Sowie nämlich die Arbeit verteilt zu werden anfängt, hat Jeder einen bestimmten ausschließlichen Kreis der Tätigkeit, der ihm aufgedrängt wird, aus dem er nicht heraus kann; er ist Jäger, Fischer oder Hirt oder kritischer Kritiker und muß es bleiben, wenn er nicht die Mittel zum Leben verlieren will - während in der kommunistischen Gesellschaft, wo Jeder nicht einen ausschließlichen Kreis der Tätigkeit hat, sondern sich in jedem beliebigen Zweige ausbilden kann, die Gesellschaft die allgemeine Produktion regelt und mir eben dadurch möglich macht, heute dies, morgen jenes zu tun, morgens zu jagen, nachmittags zu fischen, abends Viehzucht zu treiben, nach dem Essen zu kritisieren, wie ich gerade Lust habe, ohne je Jäger, Fischer, Hirt oder Kritiker zu werden.

[ For as soon as the distribution of labour comes into being, each man has a particular, exclusive sphere of activity, which is forced upon him and from which he cannot escape. He is a hunter, a fisherman, a herdsman, or a critical critic, and must remain so if he does not want to lose his means of livelihood; while in communist society, where nobody has one exclusive sphere of activity but each can become accomplished in any branch he wishes, society regulates the general production and thus makes it possible for me to do one thing today and another tomorrow, to hunt in the morning, fish in the afternoon, rear cattle in the evening, criticise after dinner, just as I have a mind, without ever becoming hunter, fisherman, herdsman or critic. ]

– Karl Marx, Friedrich Engels, Die deutsche Ideologie The German Ideology ], 1845

Relevant here is that there’s a reason these primitive systems rejecting the specialization of labor never held for long: they can work in a tiny, close-knit community, for some time, producing specific basic, simple goods, such as the kibbutzim doing collective farming, but even that with very limited efficiency as we’ve seen. Collectivized farming in the Soviet Union was notoriously extremely inefficient.

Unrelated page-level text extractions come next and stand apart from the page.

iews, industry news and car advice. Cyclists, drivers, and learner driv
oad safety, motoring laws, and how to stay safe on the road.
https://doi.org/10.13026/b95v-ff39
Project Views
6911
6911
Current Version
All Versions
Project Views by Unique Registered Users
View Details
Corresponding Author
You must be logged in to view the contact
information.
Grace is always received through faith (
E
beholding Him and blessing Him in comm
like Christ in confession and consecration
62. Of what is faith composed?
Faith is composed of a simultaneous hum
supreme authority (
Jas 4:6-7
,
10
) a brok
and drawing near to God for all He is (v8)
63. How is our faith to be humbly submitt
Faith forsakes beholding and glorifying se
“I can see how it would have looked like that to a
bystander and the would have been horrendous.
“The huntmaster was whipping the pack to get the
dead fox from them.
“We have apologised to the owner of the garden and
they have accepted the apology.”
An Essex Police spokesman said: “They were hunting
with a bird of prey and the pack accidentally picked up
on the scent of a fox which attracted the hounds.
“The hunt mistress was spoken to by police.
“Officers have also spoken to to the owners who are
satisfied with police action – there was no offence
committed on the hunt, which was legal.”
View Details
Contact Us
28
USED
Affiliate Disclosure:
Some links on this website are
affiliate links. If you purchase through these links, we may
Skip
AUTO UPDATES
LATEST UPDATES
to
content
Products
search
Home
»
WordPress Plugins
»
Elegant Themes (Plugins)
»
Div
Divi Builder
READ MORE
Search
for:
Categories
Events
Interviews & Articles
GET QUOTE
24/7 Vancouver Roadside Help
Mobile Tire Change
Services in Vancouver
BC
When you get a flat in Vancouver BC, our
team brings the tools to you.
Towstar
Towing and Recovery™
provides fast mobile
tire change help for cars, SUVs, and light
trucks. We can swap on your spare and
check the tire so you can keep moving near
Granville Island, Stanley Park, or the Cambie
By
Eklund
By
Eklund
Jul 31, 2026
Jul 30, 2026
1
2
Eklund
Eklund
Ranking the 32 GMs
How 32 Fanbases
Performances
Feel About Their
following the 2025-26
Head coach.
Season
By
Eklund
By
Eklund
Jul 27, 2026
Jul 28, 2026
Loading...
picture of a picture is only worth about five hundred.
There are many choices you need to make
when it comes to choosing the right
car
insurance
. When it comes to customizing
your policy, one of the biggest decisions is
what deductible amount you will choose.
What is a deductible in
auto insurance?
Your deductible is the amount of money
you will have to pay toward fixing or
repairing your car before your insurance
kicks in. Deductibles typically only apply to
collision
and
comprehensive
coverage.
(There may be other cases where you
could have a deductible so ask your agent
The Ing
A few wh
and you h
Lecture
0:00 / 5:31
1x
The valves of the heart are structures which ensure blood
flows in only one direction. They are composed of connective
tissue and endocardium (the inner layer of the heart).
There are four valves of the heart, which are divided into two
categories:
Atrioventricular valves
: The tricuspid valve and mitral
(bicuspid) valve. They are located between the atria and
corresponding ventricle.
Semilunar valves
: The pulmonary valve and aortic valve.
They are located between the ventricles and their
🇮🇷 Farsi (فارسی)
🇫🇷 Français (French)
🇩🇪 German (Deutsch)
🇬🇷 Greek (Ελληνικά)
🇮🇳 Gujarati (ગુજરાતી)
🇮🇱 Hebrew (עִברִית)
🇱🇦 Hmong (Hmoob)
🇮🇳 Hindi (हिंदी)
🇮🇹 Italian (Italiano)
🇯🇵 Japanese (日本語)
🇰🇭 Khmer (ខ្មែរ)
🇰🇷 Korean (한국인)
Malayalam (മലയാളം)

In fact, not only was this already an absurd thing to say for Marx and Engels in the industrializing society of the mid-19th century, it wasn’t even true for the primitive societies of hunter-gatherers. Yes, even hunting or fishing requires specialized skills. Did Marx ever have a real job, any job?

And now, today, in the 21st century? Feeding billions of people by coordinating the actions of billions of individual actors with no relationship to each other? Doubling life expectancy from 40 in Marx’s time to 80 now (and we’re just getting started)? Producing high-tech innovation, highly-specific medical research or years-long investment and complex production involving hundreds of extremely specific, specialized products? Of course not.

I “need” an MRI today, let’s hope someone had the “ability” to invest millions in designing one twenty years ago? I “need” chocolate today, let’s hope someone on the other side of the world had the “ability” to plant cocoa 5 years ago, and someone else had the “ability” to design and operate a cargo ship to get it to me, etc, etc. See Leonard E. Read’s classic: “I, Pencil”. Only global capitalism can achieve that, and even discussing a communist alternative to a free market trading system coordinating the production of billions should be recognized as preposterous by now.

Communism has no redeeming qualities

Whether it’s called socialism or communism, whether it’s voluntary or not, it’s a fraud on multiple levels. There is no need to give those ideologies credit for anything when criticizing their deadly consequences. They should instead be rejected entirely and definitely thrown in the dustbin of history.